AVAILABLE RECORDS section start

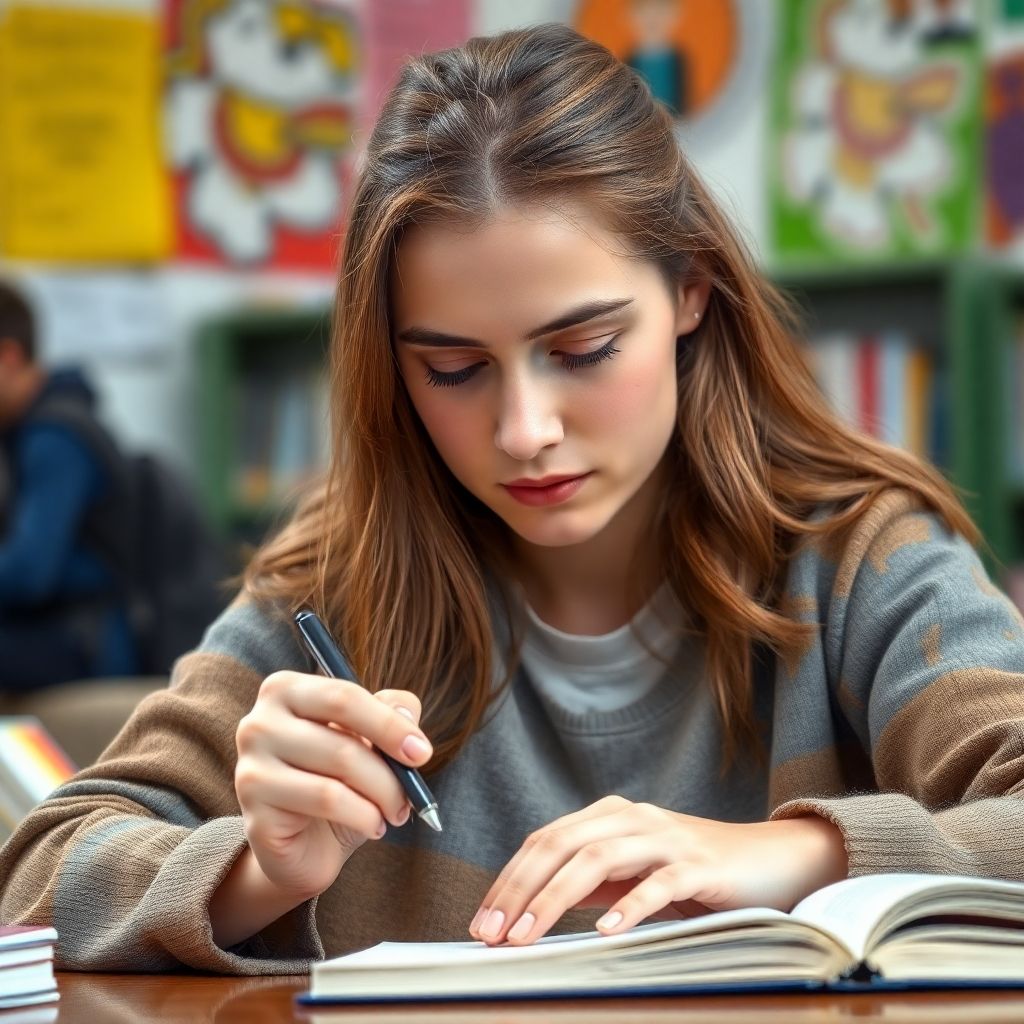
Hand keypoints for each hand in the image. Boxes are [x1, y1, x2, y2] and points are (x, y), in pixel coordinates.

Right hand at [234, 671, 433, 900]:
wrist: (307, 845)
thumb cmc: (340, 782)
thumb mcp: (371, 741)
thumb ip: (392, 712)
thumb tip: (406, 714)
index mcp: (285, 690)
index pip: (343, 696)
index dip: (389, 724)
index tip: (422, 752)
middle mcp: (258, 722)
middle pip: (343, 739)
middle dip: (390, 771)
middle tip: (413, 794)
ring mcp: (250, 767)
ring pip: (338, 775)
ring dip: (382, 797)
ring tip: (394, 812)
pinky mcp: (254, 810)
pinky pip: (326, 804)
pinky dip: (364, 816)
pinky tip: (373, 825)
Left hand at [469, 796, 847, 945]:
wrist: (768, 860)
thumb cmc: (691, 872)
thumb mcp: (632, 874)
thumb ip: (589, 883)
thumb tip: (530, 912)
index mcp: (609, 816)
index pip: (545, 841)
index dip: (509, 879)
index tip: (482, 921)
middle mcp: (632, 818)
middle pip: (561, 844)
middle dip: (519, 889)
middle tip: (492, 933)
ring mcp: (665, 838)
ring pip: (598, 858)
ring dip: (556, 898)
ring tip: (528, 936)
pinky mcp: (700, 864)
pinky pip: (658, 883)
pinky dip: (629, 906)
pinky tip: (606, 933)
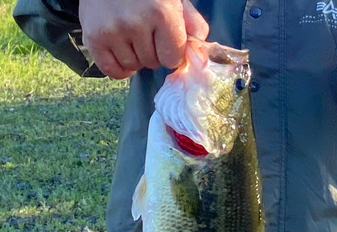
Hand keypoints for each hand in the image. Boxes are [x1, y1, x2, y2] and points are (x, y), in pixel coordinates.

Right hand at [79, 0, 208, 78]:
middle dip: (152, 52)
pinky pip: (112, 71)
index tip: (165, 39)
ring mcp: (112, 31)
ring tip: (130, 35)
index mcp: (161, 13)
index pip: (173, 59)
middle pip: (153, 64)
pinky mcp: (94, 38)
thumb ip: (191, 24)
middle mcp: (135, 24)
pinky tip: (121, 51)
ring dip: (135, 57)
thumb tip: (201, 54)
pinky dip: (119, 68)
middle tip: (145, 31)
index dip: (171, 52)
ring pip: (133, 67)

AVAILABLE RECORDS section end

▸ TASK TO CARRY OUT:
Starting at the line above with "index tip: (422, 752)", output every line exactly up to and including the line with "thumb ip: (191, 24)", but none of the pictures.

▸ RESULT FOR THIS TASK:
index tip: (422, 752)
middle mcp: (258, 722)
middle pip: (343, 739)
middle dip: (390, 771)
middle tip: (413, 794)
ring mcp: (250, 767)
ring pip: (338, 775)
ring dip: (382, 797)
ring tip: (394, 812)
pinky mcp: (254, 810)
pinky pip: (326, 804)
pinky dip: (364, 816)
pinky tip: (373, 825)
Left hand at [469, 796, 847, 945]:
wrist: (768, 860)
thumb cmc: (691, 872)
thumb mcp: (632, 874)
thumb ip: (589, 883)
thumb tip: (530, 912)
index mcp: (609, 816)
index pip: (545, 841)
index dip: (509, 879)
index tip: (482, 921)
middle mcp: (632, 818)
middle pip: (561, 844)
middle dip: (519, 889)
middle tip: (492, 933)
ring mcp: (665, 838)
ring pip: (598, 858)
ring dip: (556, 898)
ring tip: (528, 936)
pinky mcp: (700, 864)
pinky pip: (658, 883)
pinky dip: (629, 906)
pinky tip: (606, 933)
Hand keypoints for each hand in the image. Boxes are [x1, y1, x2, y2] and points are (x, y), in pixel coordinates.

Right hand at [79, 0, 208, 78]:
middle dip: (152, 52)
pinky pip: (112, 71)
index tip: (165, 39)
ring mcp: (112, 31)
ring tip: (130, 35)
index mcp: (161, 13)
index pip: (173, 59)
middle pip: (153, 64)
pinky mcp: (94, 38)
thumb ip: (191, 24)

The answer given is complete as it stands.